Dient als Zutat für Fladen- oder Mehrkornbrot. In kleinen Mengen verwenden sonst wird der Teig bitter.

Maismehl

Proteingehalt von Maismehl ist sehr niedrig besitzt jedoch einen hohen Fett- und Vitamin E Anteil. Aus Maismehl werden mexikanische Tortillas oder Maisbrei hergestellt.

Hirsemehl

Anteil an Vitaminen, Mineralstoffen und Fett ist höher als beim Weizen. Aus Hirse stellt man Suppen oder Breis her. Zum Brotbacken ist es nicht ohne andere Mehlsorten geeignet.

Reismehl

Wird bei uns als Bindemittel oder als Mehlersatz bei Weizenallergie verwendet. Nur mit anderen Mehlen zum Backen geeignet.

Buchweizenmehl

Das Mehl wird für Pfannkuchen, für Crepes oder Pancakes verwendet. Buchweizenmehl allein ist zum Brotbacken ungeeignet da es kein Gluten enthält.

Kastanienmehl

Man kann Kastanienmehl für die Herstellung von Fladenbrot oder Crêpes verwenden.
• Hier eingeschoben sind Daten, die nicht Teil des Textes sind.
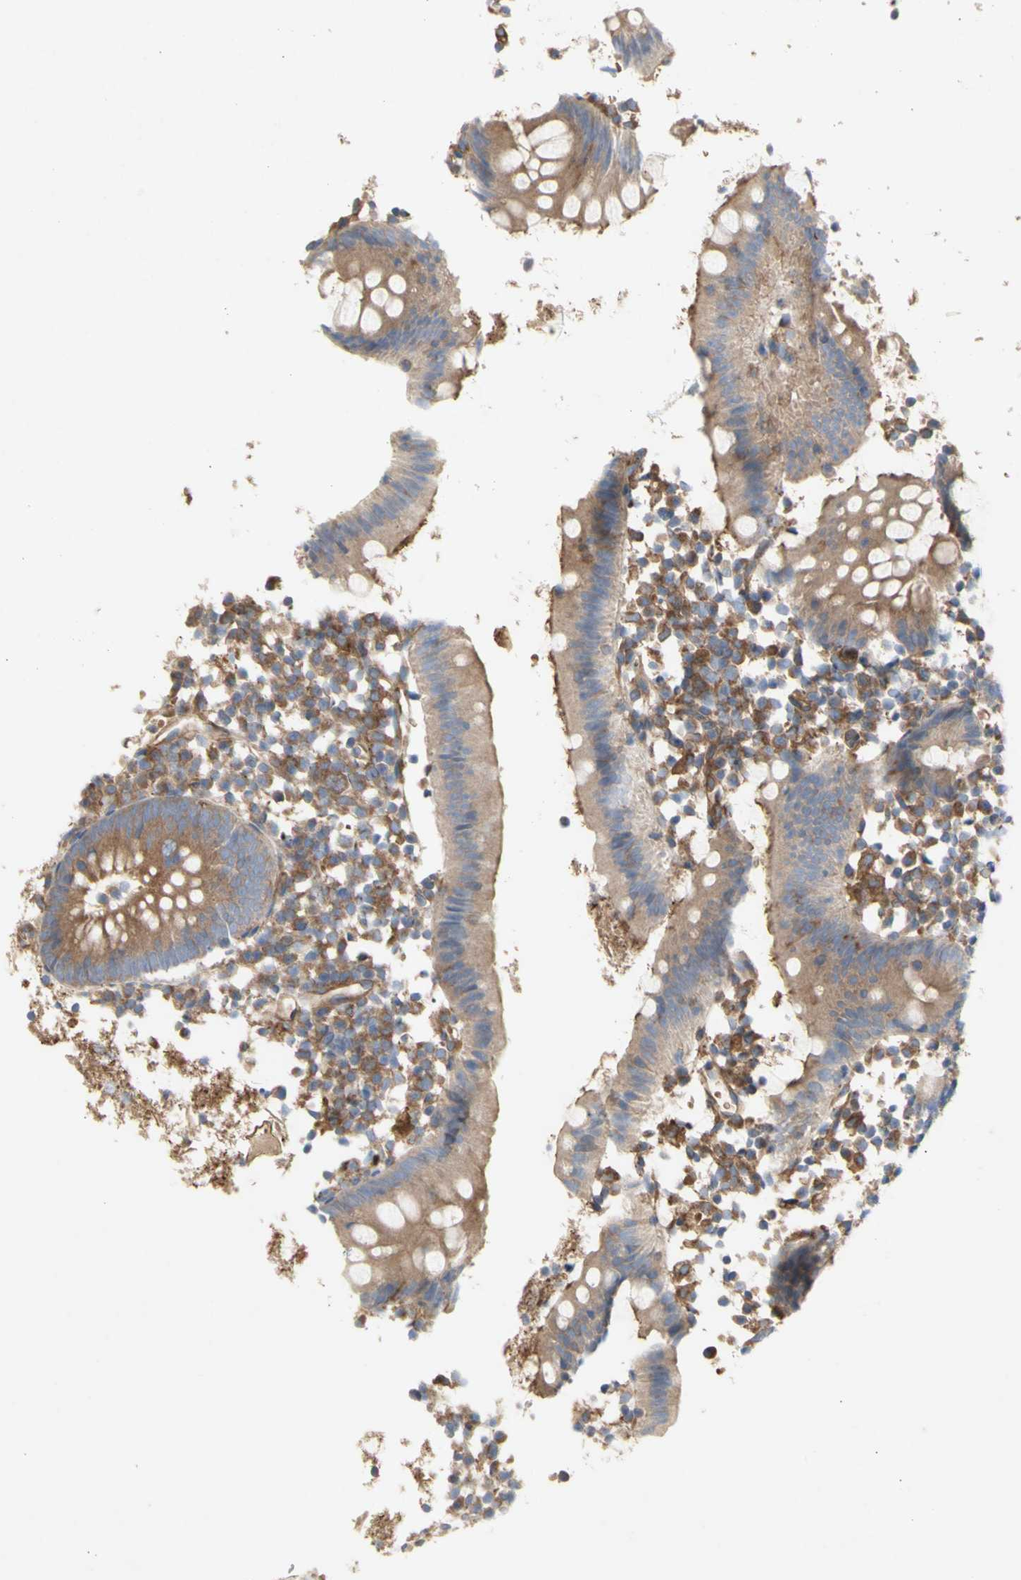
{"staining": {"intensity": "weak", "quantity": ">75%", "location": "cytoplasmic/membranous"}, "tissue": "appendix", "cell_type": "Glandular cells", "image_type": "normal", "snomed": [{"axis": "morphology", "description": "Normal tissue, NOS"}, {"axis": "topography", "description": "Appendix"}], "caption": "This photomicrograph shows unremarkable appendix stained with immunohistochemistry (IHC) to label a protein in brown. The cytoplasmic/membranous of glandular cells show weak positivity for the protein. Nuclei are counter-stained blue.", "gene": "KLC1", "patient": {"sex": "female", "age": 20}}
Zum Brotbacken ungeeignet da es kein Gluten enthält.

Kartoffelmehl

Ist aus Kartoffeln hergestellte Stärke. Dient als Bindemittel für Knödel, Suppen, Desserts und Cremes.

Kichererbsenmehl

Kichererbsenmehl kann man zur Herstellung von Pfannkuchen verwenden. Zum Brotbacken ungeeignet da es kein Gluten enthält.

Amaranthmehl

Zum Brotbacken ungeeignet da es kein Gluten enthält.

Quinoamehl

Die Quinoa-Körner sollten nur als zusätzliche Zutat in einen Teig gegeben werden.

Chapatimehl

Ist eine sehr fein gemahlene Vollkornmehlmischung aus Gerste, Weizen und Hirse.

Tempuramehl

Besteht in der Regel aus Weizenmehl, Reismehl und Backpulver. WIrd meist als Ausbackteig (Teigmantel in Asien) verwendet.

Maniokmehl

In Brasilien stellt man daraus eine Art Brot her. Enthält aber kein Gluten.

Mandelmehl

Ist ein Nebenprodukt aus der Mandelölherstellung die dabei entstehenden Pressrückstände werden gemahlen und ergeben entöltes Mandelmehl. Glutenfrei.

Sojamehl

Sojamehle sollten beim Backen nur als Zusatzmehle verwendet werden, bis zu 20 Prozent als Zugabe zum normalen Getreidemehl.